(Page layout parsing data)

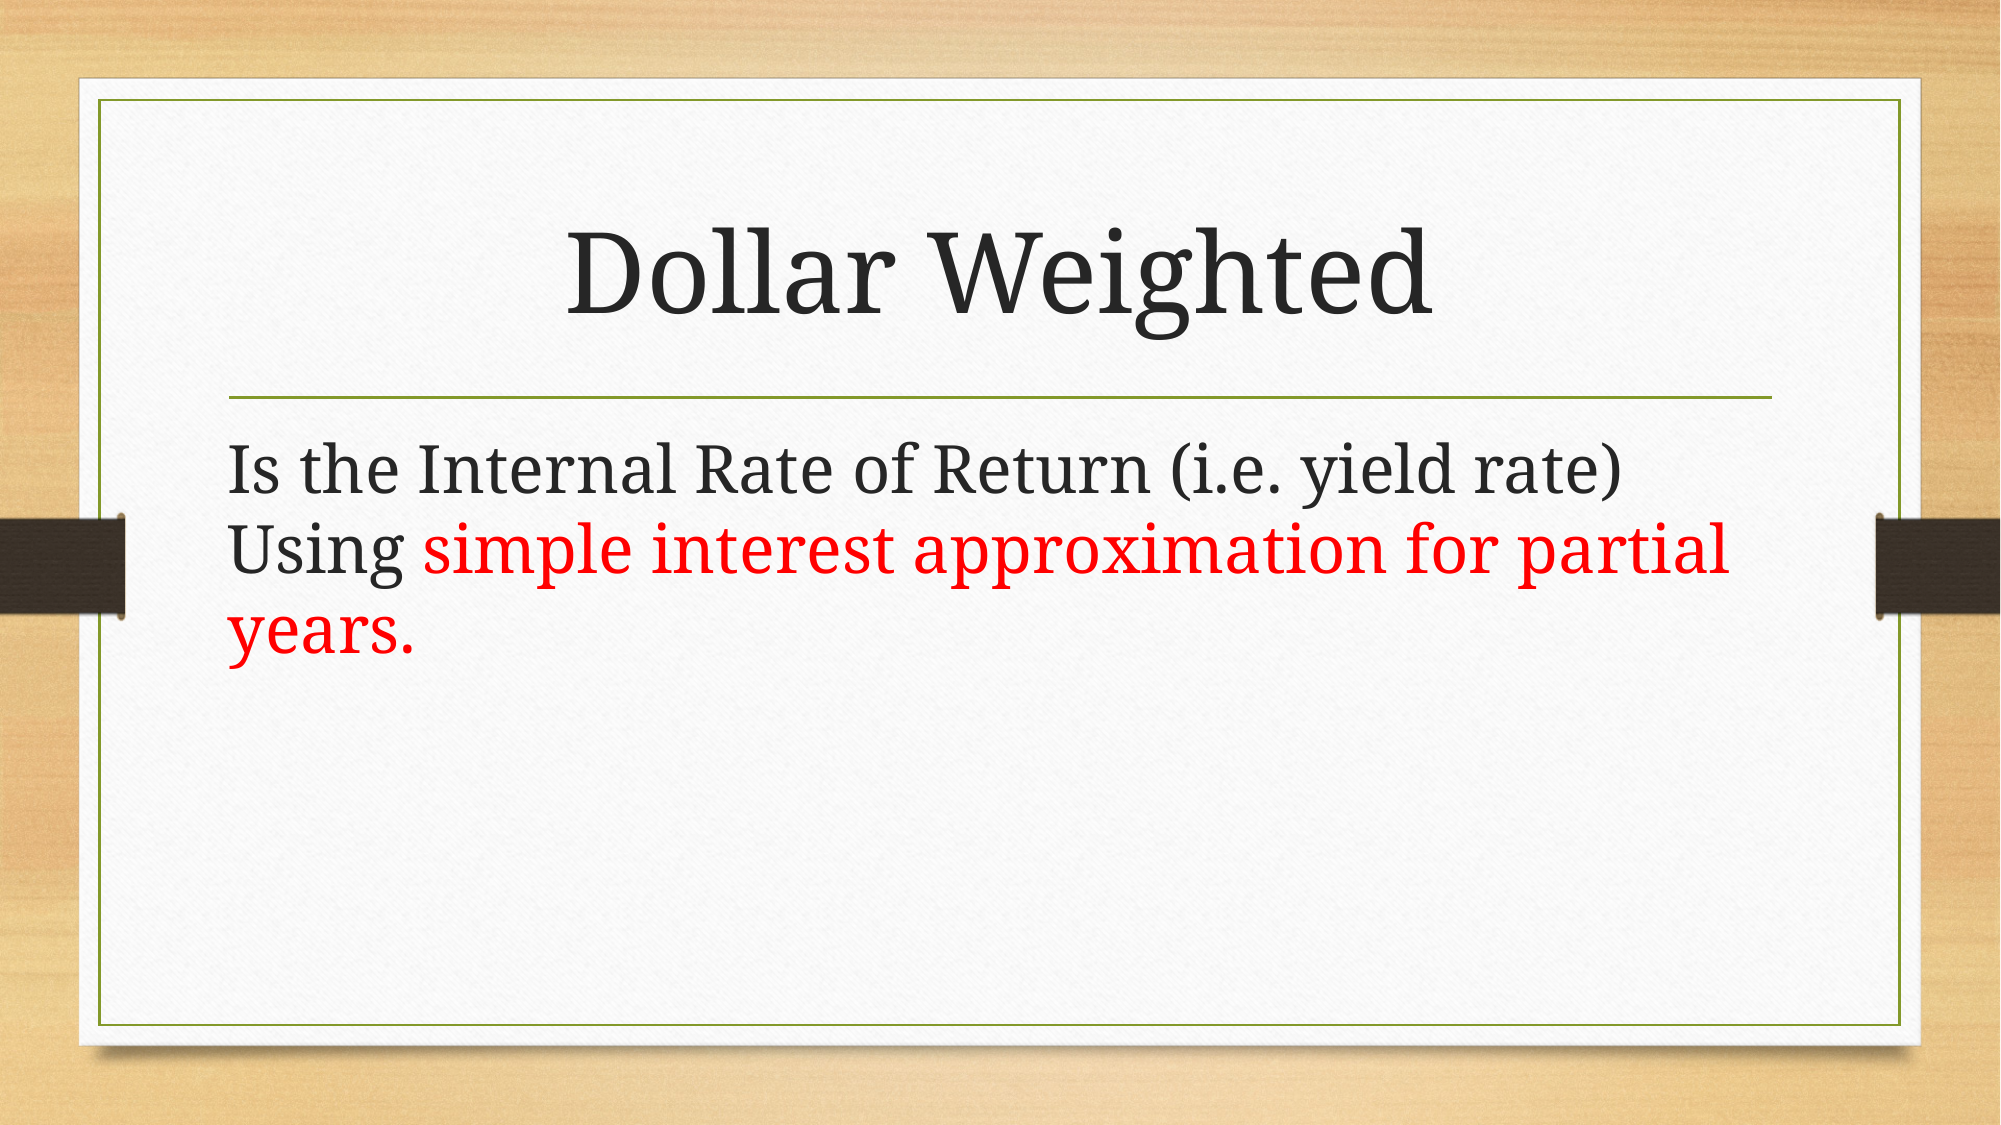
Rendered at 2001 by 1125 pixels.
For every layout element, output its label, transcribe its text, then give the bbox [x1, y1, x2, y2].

title Dollar Weighted [212, 161, 1788, 375]
picture [0, 0, 2001, 1125]
list Is the Internal Rate of Return (i.e. yield rate) Using simple interest approximation for partial years. [212, 419, 1788, 964]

→ **Work order**: Could you please repeat the entries above exactly, with every picture left out?

→ **Answer below**:
Rendered at 2001 by 1125 pixels.
For every layout element, output its label, transcribe its text, then give the bbox [x1, y1, x2, y2].

title Dollar Weighted [212, 161, 1788, 375]
picture [0, 0, 2001, 1125]
list Is the Internal Rate of Return (i.e. yield rate) Using simple interest approximation for partial years. [212, 419, 1788, 964]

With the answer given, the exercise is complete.